This is very much a part especially of American Christianity. In fact, we have this hymn: no creed but Christ. You see this, you see almost a suspicion towards creeds, towards confessions, towards catechisms among American Christians. But it’s not just something American Christians are susceptible to. It’s something we seem to be especially susceptible to in the twenty-first century. I think we can answer this with a number of things. I think one thing is, we just need to be reminded that there is a healthy relationship to the past. We see in Roman Catholic traditions an unhealthy relationship to the past, where tradition is elevated. It’s elevated to the point of being right along Scripture as an authority. That would be an unhealthy use and respect in looking to the past. But there is a healthy use of the past and a healthy respect for the past. We need to recover that. We especially need to recover that as Christians.

It was Spurgeon who once said, “I find it odd that Christians who think so highly of what the Holy Spirit teaches them think so little of what the Holy Spirit teaches others also.” And so, when we ignore church history, when we ignore the rich creeds, the confessions, the catechisms that come to us from the past, one of the things we are saying in effect is: “The Holy Spirit has not been at work from the first century to the twenty-first century. And whatever was happening in those two thousand years, it’s of no consequence for us; it’s of no meaning for us.” I don’t think we want to say that. I think instead we want to say, “We have Scripture, and every generation, every age of the church, is called upon to study Scripture, to understand Scripture, to proclaim Scripture, and to live that Scripture out.”

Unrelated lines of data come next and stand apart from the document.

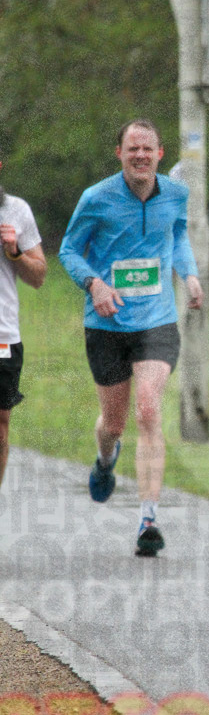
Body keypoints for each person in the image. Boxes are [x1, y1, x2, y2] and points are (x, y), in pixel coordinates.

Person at [59, 119, 203, 557]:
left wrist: (189, 274)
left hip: (156, 321)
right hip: (107, 324)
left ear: (160, 154)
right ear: (119, 153)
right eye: (132, 148)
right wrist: (94, 285)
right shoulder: (96, 198)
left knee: (148, 410)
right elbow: (68, 249)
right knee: (114, 424)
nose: (140, 155)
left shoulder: (175, 194)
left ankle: (148, 519)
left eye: (147, 148)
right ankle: (106, 459)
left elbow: (176, 233)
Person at [0, 161, 47, 489]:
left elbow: (39, 276)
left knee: (1, 426)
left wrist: (15, 253)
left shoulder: (16, 210)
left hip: (2, 337)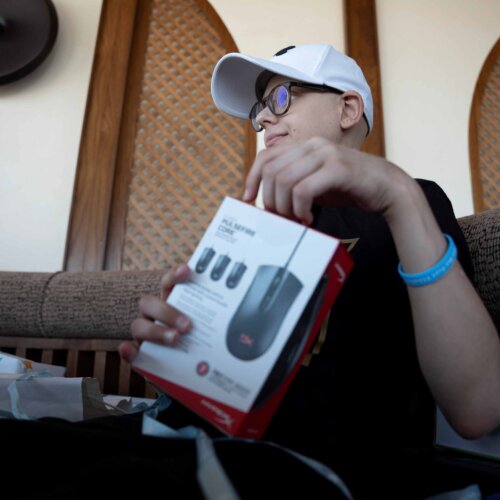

What we have in church history, what we have in the creeds, is centuries to millennia of models, of examples, of our brothers and sisters in Christ who have gone before us, who have taken God’s Word and applied it to the challenges of the day and to the exigencies of the day. We need to pay attention to that. We need to bring that into our own moment and learn from the past. So I would just encourage my fellow Christians of the twenty-first century to just have a healthy respect for the church of the past and look to that church of the past for help as we fulfill our calling to be Christ’s faithful disciples in this age and in this present moment.